The REC’s latest JobsOutlook survey also found that employers’ confidence in making hiring and investment decisions rose to net: +17 in the three months to January. This was eight percentage points higher than the previous rolling quarter.

With somewhat improved confidence levels, employers’ intentions to hire permanent staff increased further. Hiring intentions in the short term increased by four percentage points to net: +24, and medium-term demand rose by five points to net: +24.

However, hiring intentions remained highest for temporary workers in the short term, at net: +28. Temps will play a vital role in keeping businesses going as they adjust to the new normal. The role of temporary work in providing incomes and flexibility as we deal with cost of living increases should not be underestimated. Employers need more staff and temporary work can offer the increased income people need while maintaining other commitments such a family or caring responsibilities.

 Neil Carberry, Chief Executive of the REC, said:

“As we entered 2022, activity in the UK jobs market continued to surge. With the worst of the Omicron wave behind us, employers feel a little more optimistic about the state of the economy. And the majority are desperate to hire, and not just permanent staff. Temporary workers are in high demand as businesses try to kick-start this year’s growth.

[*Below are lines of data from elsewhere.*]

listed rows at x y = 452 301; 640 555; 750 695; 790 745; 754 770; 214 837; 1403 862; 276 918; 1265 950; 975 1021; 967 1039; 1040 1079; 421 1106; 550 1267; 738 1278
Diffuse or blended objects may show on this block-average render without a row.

“But there is a huge participation gap in the labour market right now. Firms must make workforce planning their number one priority. That means putting serious effort into attracting candidates from a wider variety of backgrounds, training workers to fill the gaps, and retaining their best talent. Hybrid and remote working will be one part of that – we know that more workers are demanding it. But other benefits, conditions and development opportunities are also vital parts of a successful people strategy.

“Government must play its part too by urgently overhauling the skills system – including broadening the apprenticeship levy. Politicians must ensure we are building the skills base the UK will need in the future. Without it, we cannot hope to level up the UK economy in the long term.”

Other stats from the latest JobsOutlook include:

  • Hiring intentions for temporary workers in the medium term remained robust at net: +19.
  • In January, three in ten (31%) employers reported that candidates they have interviewed since the pandemic began in March 2020 preferred some form of hybrid working. Just 13% would rather work exclusively from home. The strongest preference was to be predominantly at business premises with some remote/home working (17%).